This work addresses the critical security vulnerabilities of navigation agents under prompt injection attacks, which can lead to path misdirection, task failure, or even real-world harm. It presents the first systematic study of prompt injection attacks in embodied navigation scenarios and introduces PINA, a framework that adaptively optimizes malicious prompts to effectively compromise large language model–based navigation agents under black-box settings, long-context constraints, and action feasibility requirements. Experimental results demonstrate that PINA achieves an average attack success rate of 87.5% across indoor and outdoor environments, substantially outperforming baseline methods. Furthermore, it maintains robust performance under ablation studies and adaptive attack conditions, revealing the inherent security weaknesses of embodied agents and establishing a targeted attack paradigm for evaluating their resilience.

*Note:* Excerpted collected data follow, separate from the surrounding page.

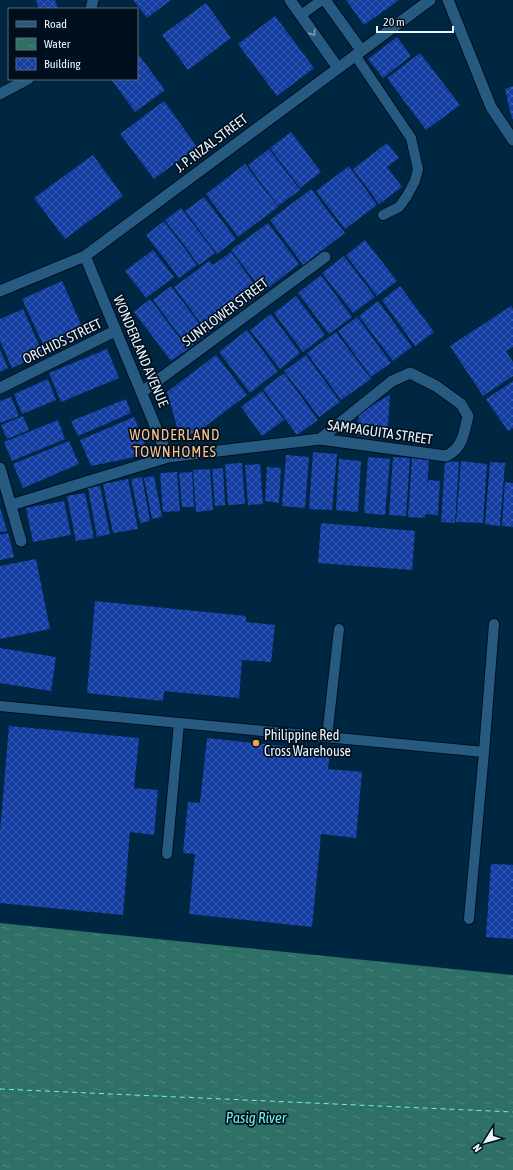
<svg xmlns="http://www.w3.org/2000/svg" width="513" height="1170" viewBox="0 0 513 1170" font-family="'Asap Condensed',sans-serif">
<defs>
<pattern id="water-ripples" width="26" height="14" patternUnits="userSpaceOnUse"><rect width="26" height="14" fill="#2e6f66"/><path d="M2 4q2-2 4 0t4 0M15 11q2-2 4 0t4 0" fill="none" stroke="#4c847d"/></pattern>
<pattern id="building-cross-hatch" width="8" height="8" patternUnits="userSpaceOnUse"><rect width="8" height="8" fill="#143ea1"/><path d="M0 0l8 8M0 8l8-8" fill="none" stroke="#365aaf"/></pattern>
</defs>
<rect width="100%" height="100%" fill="#002742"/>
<path fill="url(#water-ripples)" d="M0,923L513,975V1170H0Z"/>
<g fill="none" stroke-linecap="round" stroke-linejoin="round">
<path stroke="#70f3e1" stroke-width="1" stroke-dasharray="5 4" stroke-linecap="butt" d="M0,1089L513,1112"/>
</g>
<path fill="url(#building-cross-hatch)" d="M36,0H55L58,9H39Z
M133,0H171L147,18Z
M346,0H399L364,25Z
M206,3L231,38L188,70L162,35Z
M275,16L314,68L277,96L238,44Z
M397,37L411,56L383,78L368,59Z
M420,53L460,105L426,130L387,78Z
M138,54L165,90L135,112L111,79H137Z
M513,86V119H512L505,89Z
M164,101L197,147L154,179L120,134Z
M291,132L321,172L300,188L270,148Z
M387,143L399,158L387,167L402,187L379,204L353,169Z
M269,149L300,190L278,206L248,165Z
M93,155L123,196L65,239L34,198Z
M245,164L278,207L238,237L206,194Z
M349,166L377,205L345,229L316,191Z
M311,189L345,233L303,265L270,220Z
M204,197L236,239L217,254L185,211Z
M181,208L215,253L199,265L165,220Z
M164,221L197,265L179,278L146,235Z
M268,223L299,264L263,292L231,250Z
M365,240L397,281L377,296L346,255Z
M153,250L174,277L146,298L125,271Z
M231,252L261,293L208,333L174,287L209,261L213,265Z
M344,256L375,297L353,313L322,273Z
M321,275L352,317L329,334L298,293Z
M62,281L86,336L47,353L22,299Z
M171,286L207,334L189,348L153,300Z
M400,286L434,332L415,346L382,300Z
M296,296L325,335L303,352L274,313Z
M150,299L188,349L171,361L134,312Z
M378,301L412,347L393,361L359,316Z
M511,306L513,309V347L506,351L513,362V376L483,396L450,346Z
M23,309L43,354L12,368L0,341V319Z
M271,314L300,353L280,369L250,330Z
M357,317L391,363L371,377L338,331Z
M247,330L278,371L250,393L219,352Z
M336,332L371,379L341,400L307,353Z
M107,349L119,378L61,402L49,373Z
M0,350L8,368L0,372Z
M216,355L247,395L199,431L180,438L167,392Z
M306,355L340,402L319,417L284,371Z
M284,373L318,420L297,435L263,389Z
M48,379L56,400L22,414L14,394Z
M513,381V428L508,431L486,399Z
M262,391L284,420L262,436L241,407Z
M390,395L387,438L357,436L359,415L365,409Z
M11,397L19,416L0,423V401Z
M126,399L131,413L78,436L71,421Z
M23,416L29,430L7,439L1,425Z
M134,417L145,444L140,456L91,466L80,440Z
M58,420L65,439L12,461L4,442Z
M69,441L79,464L23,488L13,464Z
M313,452L337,454L332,510L309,509Z
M286,455L309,457L305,508L282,506Z
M368,457L390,459L385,515L364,513Z
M393,457L410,458L406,516L389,515Z
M412,457L429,459L425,518L408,517Z
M339,459L361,461L358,512L336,510Z
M445,461L459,462L455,523L441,522Z
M461,461L487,464L483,523L456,522Z
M490,462L505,463L500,526L485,524Z
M242,463L245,504L228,505L225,464Z
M260,464L263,504L248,505L245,465Z
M267,467L281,468L279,503L265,501Z
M223,468L225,505L215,506L212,469Z
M210,469L213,510L196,512L193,470Z
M177,472L180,511L163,512L160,473Z
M192,472L194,507H182L179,473Z
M154,476L162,517L152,519L144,478Z
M142,477L150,521L140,523L131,479Z
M128,479L138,529L113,533L103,484Z
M428,480L440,481L438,515L425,514Z
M505,482L513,483V527L502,526Z
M100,486L110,534L97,537L88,488Z
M85,493L94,538L76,541L67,496Z
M64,501L71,535L33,542L26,508Z
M0,507L7,531L0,532Z
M321,523L415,531L412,570L318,563Z
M8,533L14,557L0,560V535Z
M36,559L50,629L0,639V566Z
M95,601L246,616V622L275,625L271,662L242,660L239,698L164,691L163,701L87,693Z
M0,648L56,657L51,691L0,683Z
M9,726L139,738L134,788L158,790L154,835L130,832L123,915L0,903V832Z
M207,738L330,751L328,769L362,772L356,838L321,834L312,927L189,914L195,854L183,853L188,802L200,803Z
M491,864L513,865V939L486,937Z"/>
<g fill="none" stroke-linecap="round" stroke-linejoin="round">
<g stroke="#000f22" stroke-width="12">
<path id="service" d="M301,15L322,0
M355,55L411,138L418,169L415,181L407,196L399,207L383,215
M0,706L484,752L469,919
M327,737L339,629
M484,752L494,624
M167,854L179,723"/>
</g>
<g stroke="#000f22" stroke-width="13">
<path id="minor" d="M290,0L338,68
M325,0L361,50
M448,0L491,107L513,140
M91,9L93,0
M0,94L28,79
M85,256L168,457
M0,388L115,331
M142,392L325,257
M0,468L21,541
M11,505L168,457L320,439L446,456C463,448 464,433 468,416L461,404L436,386L410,373L392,381L320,439"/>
</g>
<g stroke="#000f22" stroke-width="13">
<path id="tertiary" d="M0,291L85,256L430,0"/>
</g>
<use href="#service" stroke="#265a80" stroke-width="10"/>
<use href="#minor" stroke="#265a80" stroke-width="11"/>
<use href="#tertiary" stroke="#265a80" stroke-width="11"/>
</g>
<defs><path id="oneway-chevron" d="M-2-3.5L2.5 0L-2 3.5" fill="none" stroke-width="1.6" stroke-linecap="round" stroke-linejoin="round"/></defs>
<use stroke="#7e9fb8" href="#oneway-chevron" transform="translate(313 33) rotate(55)"/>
<circle fill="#f7a149" stroke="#000f1e" stroke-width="1.5" cx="256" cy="743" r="4"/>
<g text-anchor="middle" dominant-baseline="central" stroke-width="3.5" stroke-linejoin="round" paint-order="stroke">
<g font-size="14" fill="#eaf4fd" stroke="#000f1e">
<text transform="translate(211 143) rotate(-37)">J. P. RIZAL STREET</text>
<text transform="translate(225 312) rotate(-37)">SUNFLOWER STREET</text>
<text transform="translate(62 341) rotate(-26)">ORCHIDS STREET</text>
<text transform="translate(141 351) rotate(67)">WONDERLAND AVENUE</text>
<text transform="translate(380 432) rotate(8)">SAMPAGUITA STREET</text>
</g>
<g font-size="14" fill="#eaf4fd" stroke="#000f1e" text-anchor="start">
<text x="264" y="735">Philippine Red<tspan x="264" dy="16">Cross Warehouse</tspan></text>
</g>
<g font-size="15" letter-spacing="1" fill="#fec28a" stroke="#000f1e">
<text x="175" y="434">WONDERLAND<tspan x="175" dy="17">TOWNHOMES</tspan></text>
</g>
<g font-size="15" font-style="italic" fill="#70f3e1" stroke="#000f1e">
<text x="256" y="1117">Pasig River</text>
</g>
</g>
<rect x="8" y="8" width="130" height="72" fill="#000f1e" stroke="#5e6b77"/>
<rect x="16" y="21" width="20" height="6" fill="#265a80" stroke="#5e6b77"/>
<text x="44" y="28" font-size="12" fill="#eaf4fd">Road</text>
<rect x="16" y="38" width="20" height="12" fill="url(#water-ripples)" stroke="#5e6b77"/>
<text x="44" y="48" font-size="12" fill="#eaf4fd">Water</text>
<rect x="16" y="58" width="20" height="12" fill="url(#building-cross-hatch)" stroke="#5e6b77"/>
<text x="44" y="68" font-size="12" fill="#eaf4fd">Building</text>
<g transform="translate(485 1142) rotate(233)" stroke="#000f1e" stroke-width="3" paint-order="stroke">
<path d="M0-3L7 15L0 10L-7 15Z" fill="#eaf4fd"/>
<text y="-6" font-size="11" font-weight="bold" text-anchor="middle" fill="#eaf4fd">N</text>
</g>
<path d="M377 26v6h76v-6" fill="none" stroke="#eaf4fd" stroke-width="2"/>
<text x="383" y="26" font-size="12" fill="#eaf4fd" stroke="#000f1e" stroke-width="3" paint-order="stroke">20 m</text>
</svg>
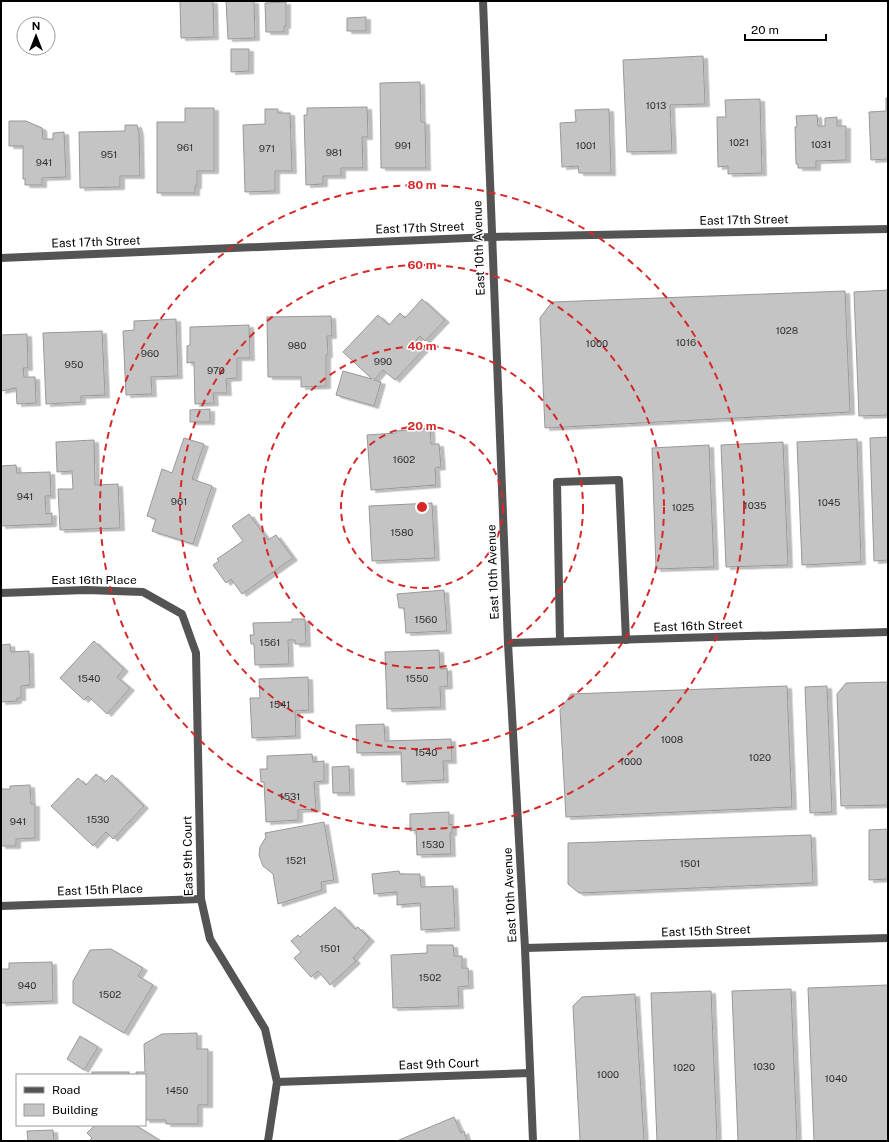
<svg xmlns="http://www.w3.org/2000/svg" width="889" height="1142" font-family="'Public Sans',sans-serif">
  <style>
    .building { fill: #c4c4c4; stroke: #989898; filter: url(#shadow) }
    .lines { fill: none; stroke-linecap: round; stroke-linejoin: round }
    .service { stroke: #545454; stroke-width: 8 }
    .minor { stroke: #545454; stroke-width: 8 }
    .tertiary { stroke: #545454; stroke-width: 8 }
    .ring { fill: none; stroke: #d62828; stroke-width: 2; stroke-dasharray: 7 5 }
    .labels { text-anchor: middle; stroke-width: 3; stroke-linejoin: round; paint-order: stroke }
    .number-label { font-size: 10px; fill: #313131 }
    .street-label { font-size: 12px; fill: #000; stroke: #fff }
    .centre { fill: #d62828; stroke: #fff; stroke-width: 2 }
    .ring-label { font-size: 12px; text-anchor: middle; font-weight: bold; fill: #d62828; stroke: #fff; stroke-width: 3; stroke-linejoin: round; paint-order: stroke }
  </style>
  <defs>
    <filter id="shadow"><feDropShadow dx="4.5" dy="2.5" stdDeviation="0" flood-color="#0004"/></filter>
  </defs>
  <rect width="100%" height="100%" fill="#fff"/>
  <g class="building">
    <polygon points="180,1 213,1 214,37 181,38"/>
    <polygon points="226,1 254,1 255,38 228,39"/>
    <polygon points="286,2 286,26 284,26 284,32 266,32 265,3"/>
    <polygon points="366,17 366,31 347,31 347,18"/>
    <polygon points="231,49 249,49 249,71 231,72"/>
    <polygon points="703,56 705,104 670,105 672,151 627,152 623,60"/>
    <polygon points="420,82 421,122 425,122 426,168 381,168 380,83"/>
    <polygon points="886,98 888,98 888,159 871,160 869,112 886,111"/>
    <polygon points="760,99 762,173 728,174 728,166 718,167 717,117 726,117 725,100"/>
    <polygon points="367,107 368,137 362,137 363,168 341,168 341,176 323,176 323,184 306,185 304,115 307,115 307,108"/>
    <polygon points="185,108 214,108 214,171 197,171 197,186 195,186 195,193 157,193 157,122 185,122"/>
    <polygon points="265,109 278,109 278,113 290,113 292,171 275,171 275,191 245,192 243,125 265,124"/>
    <polygon points="609,109 611,173 579,173 578,166 562,167 560,123 576,122 575,110"/>
    <polygon points="817,115 818,126 825,126 825,118 837,117 837,126 846,126 846,160 816,161 816,168 798,168 798,164 796,164 795,127 797,127 796,116"/>
    <polygon points="9,121 26,121 42,128 43,139 53,139 53,133 64,132 66,177 42,178 42,185 25,185 25,179 23,179 23,146 9,146"/>
    <polygon points="125,125 137,125 139,133 140,176 120,176 120,187 80,188 79,132 125,131"/>
    <polygon points="888,290 888,415 859,416 854,292"/>
    <polygon points="845,291 850,412 545,428 540,318 552,302"/>
    <polygon points="422,299 445,320 425,341 420,336 416,340 425,348 395,380 383,370 374,380 381,382 374,406 336,395 343,371 372,379 343,352 378,315 389,325 400,313 405,318"/>
    <polygon points="331,316 332,336 327,336 328,355 326,355 326,386 301,387 301,377 268,377 267,317"/>
    <polygon points="176,319 178,376 151,377 152,394 126,395 123,331 134,330 134,321"/>
    <polygon points="249,325 250,358 237,358 237,378 226,379 227,393 213,393 214,403 195,404 194,362 187,363 187,346 190,345 190,327"/>
    <polygon points="102,331 105,395 81,396 81,402 46,404 43,333"/>
    <polygon points="27,334 28,368 23,368 24,377 35,377 36,403 17,404 16,388 1,391 1,335"/>
    <polygon points="210,409 210,422 190,422 190,410"/>
    <polygon points="430,428 431,444 439,444 441,467 435,468 436,485 371,490 367,435 396,433 396,431"/>
    <polygon points="888,437 888,560 874,561 870,438"/>
    <polygon points="184,438 204,444 192,479 212,486 193,544 152,531 156,519 147,516 162,469 172,473"/>
    <polygon points="857,439 861,562 802,565 797,442"/>
    <polygon points="94,440 95,485 118,484 120,528 60,530 58,489 73,489 72,471 57,472 56,442"/>
    <polygon points="783,442 788,565 726,567 721,445"/>
    <polygon points="709,445 714,567 656,569 652,448"/>
    <polygon points="16,465 17,473 50,472 51,496 45,496 46,514 52,513 52,524 1,526 1,466"/>
    <polygon points="432,503 435,558 372,561 369,506"/>
    <polygon points="249,514 268,540 276,535 293,558 242,594 231,579 226,583 213,565 219,561 217,559 243,541 232,526"/>
    <polygon points="444,590 447,631 406,633 404,608 399,608 397,594"/>
    <polygon points="292,619 305,619 306,644 295,644 295,640 288,640 289,664 255,665 254,644 251,644 250,635 254,635 253,623 292,622"/>
    <polygon points="94,641 124,669 117,677 130,688 107,714 88,696 84,700 60,678"/>
    <polygon points="10,644 11,652 29,651 30,685 21,686 21,698 17,698 17,701 1,702 1,645"/>
    <polygon points="439,650 440,669 447,668 448,686 440,687 441,707 387,709 385,652"/>
    <polygon points="308,677 309,710 295,711 296,736 252,738 250,698 260,698 259,679"/>
    <polygon points="888,682 888,805 841,806 837,694 846,683"/>
    <polygon points="787,686 792,807 566,817 560,710 571,694"/>
    <polygon points="827,686 832,812 810,813 805,687"/>
    <polygon points="384,724 385,741 451,739 452,761 443,761 444,780 402,782 401,752 357,753 356,725"/>
    <polygon points="312,754 313,762 324,761 324,781 314,782 316,809 298,810 298,820 266,822 264,782 261,782 260,769 267,769 267,756"/>
    <polygon points="349,766 350,793 333,793 332,767"/>
    <polygon points="96,774 105,782 112,775 144,806 113,839 106,832 93,846 51,806 78,778 86,785"/>
    <polygon points="30,785 31,804 35,804 35,838 16,839 16,846 1,846 1,789 10,789 10,786"/>
    <polygon points="449,812 449,825 452,824 452,833 450,833 451,854 417,855 416,830 410,831 410,814"/>
    <polygon points="324,822 334,880 321,882 322,890 278,904 273,874 263,866 259,855 260,847 266,837 265,833"/>
    <polygon points="888,829 888,879 869,880 869,830"/>
    <polygon points="811,835 813,883 579,893 568,884 568,843"/>
    <polygon points="399,871 400,874 420,874 421,887 453,886 455,928 421,930 420,903 397,905 397,892 374,894 372,874"/>
    <polygon points="335,907 355,929 358,927 370,939 353,958 356,961 330,985 318,971 311,977 294,958 301,952 291,941 298,935 300,937"/>
    <polygon points="427,945 453,945 454,956 462,956 462,968 468,968 469,986 458,987 459,1006 393,1008 391,955 427,953"/>
    <polygon points="111,949 143,968 138,976 153,985 124,1033 73,1003 73,981 90,950"/>
    <polygon points="52,962 53,1001 1,1003 1,969 9,969 9,963"/>
    <polygon points="888,985 888,1141 814,1141 808,988"/>
    <polygon points="791,989 797,1141 738,1141 732,991"/>
    <polygon points="711,991 717,1141 657,1141 651,993"/>
    <polygon points="635,994 644,1141 580,1141 573,1006 582,997"/>
    <polygon points="197,1033 197,1049 208,1049 208,1105 198,1105 198,1124 166,1124 166,1120 145,1120 145,1075 136,1075 136,1072 145,1072 144,1044 162,1034"/>
    <polygon points="80,1036 98,1047 84,1070 67,1059"/>
    <rect x="92" y="1072" width="37" height="3"/>
    <polygon points="454,1117 461,1133 464,1131 467,1141 400,1141 399,1140"/>
    <polygon points="95,1125 135,1125 161,1141 89,1141 92,1138 87,1133"/>
    <polygon points="53,1130 54,1141 28,1141 27,1131"/>
  </g>
  <g class="lines">
    <polyline class="service" points="560,641 557,482 619,480 626,640"/>
    <g class="minor">
      <polyline points="1,593 86,590 143,592 182,614 196,653 201,899 210,939 265,1029 277,1082 530,1073"/>
      <polyline points="508,643 888,632"/>
      <polyline points="1,906 201,899"/>
      <polyline points="525,948 888,938"/>
      <polyline points="268,1141 277,1082"/>
    </g>
    <g class="tertiary">
      <polyline points="483,1 508,643 525,948 533,1141"/>
      <polyline points="1,258 491,237 888,229"/>
    </g>
  </g>
  <g class="ring">
    <circle cx="422" cy="507" r="81"/>
    <circle cx="422" cy="507" r="161"/>
    <circle cx="422" cy="507" r="242"/>
    <circle cx="422" cy="507" r="322"/>
  </g>
  <g class="labels">
    <g class="number-label">
      <text x="656" y="109">1013</text>
      <text x="739" y="146">1021</text>
      <text x="821" y="148">1031</text>
      <text x="403" y="149">991</text>
      <text x="586" y="149">1001</text>
      <text x="185" y="151">961</text>
      <text x="267" y="152">971</text>
      <text x="334" y="156">981</text>
      <text x="109" y="158">951</text>
      <text x="44" y="166">941</text>
      <text x="787" y="334">1028</text>
      <text x="686" y="346">1016</text>
      <text x="597" y="347">1000</text>
      <text x="297" y="349">980</text>
      <text x="150" y="357">960</text>
      <text x="383" y="365">990</text>
      <text x="74" y="368">950</text>
      <text x="216" y="374">970</text>
      <text x="404" y="463">1602</text>
      <text x="25" y="500">941</text>
      <text x="179" y="505">961</text>
      <text x="829" y="506">1045</text>
      <text x="755" y="509">1035</text>
      <text x="683" y="511">1025</text>
      <text x="402" y="536">1580</text>
      <text x="426" y="623">1560</text>
      <text x="270" y="646">1561</text>
      <text x="89" y="682">1540</text>
      <text x="417" y="682">1550</text>
      <text x="280" y="708">1541</text>
      <text x="672" y="743">1008</text>
      <text x="426" y="756">1540</text>
      <text x="760" y="761">1020</text>
      <text x="631" y="765">1000</text>
      <text x="290" y="800">1531</text>
      <text x="98" y="823">1530</text>
      <text x="18" y="825">941</text>
      <text x="433" y="848">1530</text>
      <text x="296" y="864">1521</text>
      <text x="690" y="867">1501</text>
      <text x="330" y="952">1501</text>
      <text x="430" y="981">1502</text>
      <text x="27" y="989">940</text>
      <text x="110" y="998">1502</text>
      <text x="764" y="1070">1030</text>
      <text x="684" y="1071">1020</text>
      <text x="608" y="1078">1000</text>
      <text x="836" y="1082">1040</text>
      <text x="177" y="1094">1450</text>
    </g>
    <g class="street-label">
      <text transform="translate(744 220) rotate(-1)" y="4">East 17th Street</text>
      <text transform="translate(420 228) rotate(-2)" y="4">East 17th Street</text>
      <text transform="translate(96 242) rotate(-2)" y="4">East 17th Street</text>
      <text transform="translate(479 248) rotate(-92)" y="4">East 10th Avenue</text>
      <text transform="translate(493 572) rotate(-92)" y="4">East 10th Avenue</text>
      <text x="94" y="584">East 16th Place</text>
      <text transform="translate(698 626) rotate(-2)" y="4">East 16th Street</text>
      <text transform="translate(188 856) rotate(-91)" y="4">East 9th Court</text>
      <text transform="translate(100 890) rotate(-2)" y="4">East 15th Place</text>
      <text transform="translate(510 895) rotate(-93)" y="4">East 10th Avenue</text>
      <text transform="translate(706 931) rotate(-2)" y="4">East 15th Street</text>
      <text transform="translate(439 1064) rotate(-2)" y="4">East 9th Court</text>
    </g>
  </g>
  <circle cx="422" cy="507" r="6" class="centre"/>
  <g class="ring-label">
    <text x="422" y="189">80 m</text>
    <text x="422" y="269">60 m</text>
    <text x="422" y="350">40 m</text>
    <text x="422" y="430">20 m</text>
  </g>
  <rect width="889" height="1142" fill="none" stroke="#000000" stroke-width="4"/>
  <rect x="16" y="1074" width="130" height="52" fill="#ffffff" stroke="#999999"/>
  <rect x="24" y="1087" width="20" height="6" fill="#545454" stroke="#999999"/>
  <text x="52" y="1094" font-size="12" fill="#000000">Road</text>
  <rect x="24" y="1104" width="20" height="12" fill="#c4c4c4" stroke="#999999"/>
  <text x="52" y="1114" font-size="12" fill="#000000">Building</text>
  <g transform="translate(36 36)"><circle r="19" fill="#ffffff" stroke="#999999"/>
  <path d="M0-3L7 15L0 10L-7 15Z" fill="#000000"/>
  <text y="-6" font-size="11" font-weight="bold" text-anchor="middle" fill="#000000">N</text>
  </g>
  <path d="M745 34v6h81v-6" fill="none" stroke="#000000" stroke-width="2"/>
  <text x="751" y="34" font-size="12" fill="#000000" stroke="#ffffff" stroke-width="3" paint-order="stroke">20 m</text>
</svg>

Navigation agents powered by large language models (LLMs) convert natural language instructions into executable plans and actions. Compared to text-based applications, their security is far more critical: a successful prompt injection attack does not just alter outputs but can directly misguide physical navigation, leading to unsafe routes, mission failure, or real-world harm. Despite this high-stakes setting, the vulnerability of navigation agents to prompt injection remains largely unexplored. In this paper, we propose PINA, an adaptive prompt optimization framework tailored to navigation agents under black-box, long-context, and action-executable constraints. Experiments on indoor and outdoor navigation agents show that PINA achieves high attack success rates with an average ASR of 87.5%, surpasses all baselines, and remains robust under ablation and adaptive-attack conditions. This work provides the first systematic investigation of prompt injection attacks in navigation and highlights their urgent security implications for embodied LLM agents.